» Prompt: Reproduce the part of the material that opens with the line containing "state / province: Panamá" and closes with the line containing "locality: Vicinity of San Sebastian.", both included, copying each line exactly.

» Records provided:
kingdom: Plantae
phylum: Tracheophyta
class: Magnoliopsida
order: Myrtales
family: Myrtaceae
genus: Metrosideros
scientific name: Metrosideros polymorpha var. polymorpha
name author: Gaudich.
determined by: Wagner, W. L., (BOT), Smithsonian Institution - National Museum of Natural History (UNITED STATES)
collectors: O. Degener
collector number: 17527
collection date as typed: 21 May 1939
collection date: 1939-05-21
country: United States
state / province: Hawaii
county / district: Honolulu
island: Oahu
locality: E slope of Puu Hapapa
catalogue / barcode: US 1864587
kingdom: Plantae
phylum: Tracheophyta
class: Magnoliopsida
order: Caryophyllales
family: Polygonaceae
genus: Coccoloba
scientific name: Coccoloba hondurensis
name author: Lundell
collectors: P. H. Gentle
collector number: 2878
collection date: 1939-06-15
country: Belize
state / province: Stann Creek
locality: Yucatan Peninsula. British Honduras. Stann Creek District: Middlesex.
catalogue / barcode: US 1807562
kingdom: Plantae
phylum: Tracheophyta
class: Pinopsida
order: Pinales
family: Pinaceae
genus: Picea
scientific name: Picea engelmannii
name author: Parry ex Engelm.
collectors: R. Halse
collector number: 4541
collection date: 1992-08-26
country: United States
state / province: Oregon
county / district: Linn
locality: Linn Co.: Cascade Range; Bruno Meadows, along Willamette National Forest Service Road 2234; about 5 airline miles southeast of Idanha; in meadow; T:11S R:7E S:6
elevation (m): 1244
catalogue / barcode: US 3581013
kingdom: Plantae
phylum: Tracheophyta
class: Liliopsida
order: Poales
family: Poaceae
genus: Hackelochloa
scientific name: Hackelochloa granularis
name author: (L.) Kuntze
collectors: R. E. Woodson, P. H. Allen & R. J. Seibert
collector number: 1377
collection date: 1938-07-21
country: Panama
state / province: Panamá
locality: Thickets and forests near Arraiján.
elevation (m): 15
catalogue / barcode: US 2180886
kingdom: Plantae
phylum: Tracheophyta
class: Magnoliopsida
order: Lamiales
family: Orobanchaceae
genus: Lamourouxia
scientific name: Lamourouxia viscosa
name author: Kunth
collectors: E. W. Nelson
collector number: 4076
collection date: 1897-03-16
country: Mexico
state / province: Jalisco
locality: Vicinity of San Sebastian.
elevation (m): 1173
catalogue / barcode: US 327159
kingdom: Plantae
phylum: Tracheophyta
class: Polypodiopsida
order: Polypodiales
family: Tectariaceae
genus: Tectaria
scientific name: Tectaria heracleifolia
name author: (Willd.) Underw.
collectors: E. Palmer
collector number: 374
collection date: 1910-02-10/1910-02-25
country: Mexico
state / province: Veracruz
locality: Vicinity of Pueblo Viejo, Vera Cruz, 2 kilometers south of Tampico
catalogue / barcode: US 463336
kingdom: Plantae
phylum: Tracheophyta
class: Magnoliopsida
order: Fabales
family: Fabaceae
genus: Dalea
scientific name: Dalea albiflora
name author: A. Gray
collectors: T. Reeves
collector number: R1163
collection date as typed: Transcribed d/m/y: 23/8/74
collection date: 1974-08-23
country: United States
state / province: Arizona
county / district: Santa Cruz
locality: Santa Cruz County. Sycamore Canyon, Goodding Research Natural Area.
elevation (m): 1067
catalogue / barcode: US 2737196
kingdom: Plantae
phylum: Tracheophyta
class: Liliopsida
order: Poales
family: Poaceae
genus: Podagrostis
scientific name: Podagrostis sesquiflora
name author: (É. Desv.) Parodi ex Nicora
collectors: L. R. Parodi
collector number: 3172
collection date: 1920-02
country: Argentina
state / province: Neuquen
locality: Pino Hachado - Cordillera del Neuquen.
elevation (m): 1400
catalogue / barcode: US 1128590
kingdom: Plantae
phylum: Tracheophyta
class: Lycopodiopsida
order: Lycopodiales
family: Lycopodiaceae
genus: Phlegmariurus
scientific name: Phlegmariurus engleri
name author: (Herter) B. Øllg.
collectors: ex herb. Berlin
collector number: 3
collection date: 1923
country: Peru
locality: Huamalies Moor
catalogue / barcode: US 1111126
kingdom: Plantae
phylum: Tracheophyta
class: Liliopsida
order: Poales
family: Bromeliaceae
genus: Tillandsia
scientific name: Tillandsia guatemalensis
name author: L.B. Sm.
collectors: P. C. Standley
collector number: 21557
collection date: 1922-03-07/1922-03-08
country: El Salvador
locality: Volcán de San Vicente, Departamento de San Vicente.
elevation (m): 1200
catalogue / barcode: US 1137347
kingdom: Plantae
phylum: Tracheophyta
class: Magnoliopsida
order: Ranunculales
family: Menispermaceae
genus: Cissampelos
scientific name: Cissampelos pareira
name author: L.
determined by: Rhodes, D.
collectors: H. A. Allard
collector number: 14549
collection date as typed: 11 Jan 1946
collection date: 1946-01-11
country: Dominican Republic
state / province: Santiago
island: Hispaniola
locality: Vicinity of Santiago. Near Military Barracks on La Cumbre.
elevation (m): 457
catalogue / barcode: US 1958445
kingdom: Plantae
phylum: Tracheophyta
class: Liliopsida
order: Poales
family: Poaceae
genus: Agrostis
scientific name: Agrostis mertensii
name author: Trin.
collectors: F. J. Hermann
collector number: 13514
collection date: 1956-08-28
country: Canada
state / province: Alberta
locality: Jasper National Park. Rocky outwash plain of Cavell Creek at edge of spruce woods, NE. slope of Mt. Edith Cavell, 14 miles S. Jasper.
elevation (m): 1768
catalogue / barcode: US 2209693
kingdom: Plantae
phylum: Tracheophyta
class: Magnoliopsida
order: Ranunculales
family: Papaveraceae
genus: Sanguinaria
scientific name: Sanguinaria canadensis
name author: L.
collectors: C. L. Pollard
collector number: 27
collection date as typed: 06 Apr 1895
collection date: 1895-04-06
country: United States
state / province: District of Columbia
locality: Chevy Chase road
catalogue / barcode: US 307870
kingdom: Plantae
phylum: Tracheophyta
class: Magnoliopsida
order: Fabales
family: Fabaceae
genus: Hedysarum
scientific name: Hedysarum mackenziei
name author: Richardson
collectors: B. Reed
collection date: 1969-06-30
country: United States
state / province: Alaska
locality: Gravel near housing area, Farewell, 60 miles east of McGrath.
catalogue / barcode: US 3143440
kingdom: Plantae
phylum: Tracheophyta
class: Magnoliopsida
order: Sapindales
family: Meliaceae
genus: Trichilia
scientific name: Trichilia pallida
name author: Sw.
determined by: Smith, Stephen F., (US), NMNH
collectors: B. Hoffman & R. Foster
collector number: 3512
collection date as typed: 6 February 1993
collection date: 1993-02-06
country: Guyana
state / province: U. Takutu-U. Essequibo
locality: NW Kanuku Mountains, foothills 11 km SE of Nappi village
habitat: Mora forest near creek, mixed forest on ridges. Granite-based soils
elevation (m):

» Task output:
state / province: Panamá
locality: Thickets and forests near Arraiján.
elevation (m): 15
catalogue / barcode: US 2180886
kingdom: Plantae
phylum: Tracheophyta
class: Magnoliopsida
order: Lamiales
family: Orobanchaceae
genus: Lamourouxia
scientific name: Lamourouxia viscosa
name author: Kunth
collectors: E. W. Nelson
collector number: 4076
collection date: 1897-03-16
country: Mexico
state / province: Jalisco
locality: Vicinity of San Sebastian.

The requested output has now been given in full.